Other competitors, such as AppleTV+ and Amazon, offer additional perks to subscribers, which may persuade customers to stick with them even if the programming isn’t perceived as complete as Netflix. Finally, some platforms have a strong hook in sport, where Netflix has not gained a foothold: StarzPlay has been building its portfolio of live sports; and the same goes for Star+ (from Disney), which has content from ESPN.
For a company that built its reputation on innovation and difference, Netflix seems lagging. According to its executive director, Reed Hastings, the proposal “is starting to look a lot like the cable and satellite model that we beat a few years ago.” A relaunch is needed.

Crisis
Every month, text messages announcing another subscription charge will come as a reminder to ask the user if they have extracted value from that subscription or not. And the rising cost of living in many parts of the world is leading to a rationalization of spending by customers.
In that line, many users mark that the netflix catalog is not interesting enough, despite the success of some outstanding series such as “The Squid Game”, “The Tinder Swindler” or “Lady’s Gambit”. And Netflix’s big bet to produce films nominated for the Oscars is halfway: it has not yet won the grand prize, losing to its rival AppleTV + with Coda this year.
No one can deny that Netflix changed the rules of entertainment, opening up a world of possibilities for subscribers. But those advantages have faded. Households with multiple subscriptions lose at least one of the services they are subscribed to, and the original Netflix may be left out of the conversation for the first time.
layoffs
At the end of April, Netflix He sent dismissal telegrams to a large number of employees who were involved in his Tudum platform, a site designed to promote his own shows.
“Netflix’s intriguing editorial strategy to hire some of the best minds in entertainment and culture, very specifically to woo a bunch of non white women. And just a few months later…damn,” journalist Katy Way wrote on Twitter after being cut off.
“Netflix recruited me seven months ago just to say goodbye me and a lot of other talented people today”, seconded the journalist Evette Dionne, another of the farewells, along with Sara David and Reina Sultan, who tweeted about it and left their resumes.
And the cutout is apparently part of a wider restructuring of the company’s marketing department, according to Bloomberg. Netflix’s Asian strategy has yielded results with Korean content at the forefront, but it is losing ground in the US, Europe and Latin America, which prioritize platforms with fewer titles on offer, but higher quality.
Horizon
Netflix had in 2021 the biggest program in its history in hours of global viewing: “the squid game”. But it did not retain audiences, they point out from Parrot Analytics.
“Stranger Things” on Netflix, “The Mandalorian” on Disney + and “Titans” on HBO Max, in return were the original programs that more subscribers pulled: The alliance with DC Comics proved to be essential for HBO Max. And in the same way, Disney + bets on its Star Wars content: in days the ObiWan series with Ewan McGregor will arrive. “Ted Lasso” has been the hook for Apple TV +, and “Only Murders in the Building” for Star + in Latin America.
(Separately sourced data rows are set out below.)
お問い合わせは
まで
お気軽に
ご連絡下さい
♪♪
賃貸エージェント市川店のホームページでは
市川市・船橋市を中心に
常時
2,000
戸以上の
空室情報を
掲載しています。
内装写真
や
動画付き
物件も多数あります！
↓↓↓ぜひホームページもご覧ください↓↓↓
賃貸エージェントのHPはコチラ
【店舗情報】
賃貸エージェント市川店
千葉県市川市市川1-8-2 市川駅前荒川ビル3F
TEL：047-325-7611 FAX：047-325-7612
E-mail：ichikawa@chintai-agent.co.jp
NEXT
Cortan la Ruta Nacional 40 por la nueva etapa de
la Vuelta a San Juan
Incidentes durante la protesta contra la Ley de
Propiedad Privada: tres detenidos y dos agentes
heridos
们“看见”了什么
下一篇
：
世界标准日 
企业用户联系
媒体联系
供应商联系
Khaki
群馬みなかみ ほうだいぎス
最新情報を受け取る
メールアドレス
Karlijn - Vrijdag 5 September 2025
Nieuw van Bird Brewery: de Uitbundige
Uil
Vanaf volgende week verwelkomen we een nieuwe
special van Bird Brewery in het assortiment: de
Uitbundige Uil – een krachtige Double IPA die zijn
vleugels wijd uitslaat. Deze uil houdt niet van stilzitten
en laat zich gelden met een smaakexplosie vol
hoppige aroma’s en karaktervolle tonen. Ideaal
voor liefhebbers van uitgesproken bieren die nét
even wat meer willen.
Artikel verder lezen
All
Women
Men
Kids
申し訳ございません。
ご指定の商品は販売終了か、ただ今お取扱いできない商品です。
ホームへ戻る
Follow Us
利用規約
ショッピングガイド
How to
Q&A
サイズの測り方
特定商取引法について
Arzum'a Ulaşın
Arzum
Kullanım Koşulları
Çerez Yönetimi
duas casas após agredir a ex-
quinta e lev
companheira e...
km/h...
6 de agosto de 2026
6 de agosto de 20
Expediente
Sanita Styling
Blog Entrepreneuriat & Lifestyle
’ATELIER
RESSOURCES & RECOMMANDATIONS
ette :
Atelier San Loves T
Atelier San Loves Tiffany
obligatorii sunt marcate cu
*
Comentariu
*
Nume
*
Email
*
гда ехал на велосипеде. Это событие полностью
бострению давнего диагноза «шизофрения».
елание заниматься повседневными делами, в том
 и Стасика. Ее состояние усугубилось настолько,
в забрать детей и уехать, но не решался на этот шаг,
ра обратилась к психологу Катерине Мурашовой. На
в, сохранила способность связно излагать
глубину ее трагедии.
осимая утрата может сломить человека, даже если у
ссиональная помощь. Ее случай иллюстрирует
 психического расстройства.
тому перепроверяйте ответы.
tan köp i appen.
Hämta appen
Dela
But Amazon Prime promises to be the surprise: They will add “The Rings of Power” (about Tolkien’s saga), and adaptations of video games such as “Fallout”, “God of War” and “Mass Effect”, to compete with Paramount +’s “Halo”. And HBO Max reserves the prequel to “Game of Throne” for a second semester that guarantees a fierce fight, and where Netflix appears without titles of that caliber and with “Cobra Kai” as a pearl.